Nigel Green, chief executive of the deVere Group, a financial consulting firm, backs up this claim:
Over the last six months, we have received a 22 per cent increase in the number of enquiries from American expatriates around the world who tell us that they are considering the drastic step of switching their homeland citizenship to that of their adopted countries.
The majority of these US expats are being prompted to consider this due to the complexity of the reporting process to the IRS, plus the threats of heavy penalties, including for previous, inadvertent non-compliance.
This sense of anxiety is compounded by the fact that a growing number of Americans are being left stranded by their foreign financial institutions as all banks and wealth management firms will also have to declare the assets of their American clients – and this process is perceived as too costly and burdensome, meaning many are refusing to deal with US citizens.
But wait! There’s more: According to Green, foreign firms have recently started to turn down American applicants for jobs where signatory authority is required.
Why? Because those accounts would be subject to the new tax legislation.
“The fact that a growing number of the six million US citizens who happen to live overseas are being refused bank accounts outside America, or that they are being turned away from jobs as that will mean opening up firms’ accounts to U.S. bureaucrats, or because it could very well discourage foreign companies from doing business with American ones, is clear evidence that this legislation has serious, unintended negative consequences,” Green told TheBlaze in an email.

Collected data:
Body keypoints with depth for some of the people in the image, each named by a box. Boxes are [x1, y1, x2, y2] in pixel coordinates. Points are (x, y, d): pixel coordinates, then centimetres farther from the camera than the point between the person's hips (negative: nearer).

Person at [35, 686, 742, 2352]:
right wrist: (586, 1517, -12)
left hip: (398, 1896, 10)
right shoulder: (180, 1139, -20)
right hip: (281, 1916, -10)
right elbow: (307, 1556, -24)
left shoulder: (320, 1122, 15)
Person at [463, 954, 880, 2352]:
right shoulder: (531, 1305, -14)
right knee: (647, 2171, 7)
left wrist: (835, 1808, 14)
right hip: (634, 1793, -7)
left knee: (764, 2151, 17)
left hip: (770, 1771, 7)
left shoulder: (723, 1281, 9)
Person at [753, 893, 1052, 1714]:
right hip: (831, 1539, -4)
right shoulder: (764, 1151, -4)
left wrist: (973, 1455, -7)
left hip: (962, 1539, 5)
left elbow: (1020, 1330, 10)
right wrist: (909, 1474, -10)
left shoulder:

The problem: Rewrite the excerpt on American expatriates starting at "The majority of" and ending at "previous, inadvertent non-compliance.", with "heavy penalties" replaced by "steep penalties". The rows above are not needed and may be disregarded.

Answer to this exercise:
The majority of these US expats are being prompted to consider this due to the complexity of the reporting process to the IRS, plus the threats of steep penalties, including for previous, inadvertent non-compliance.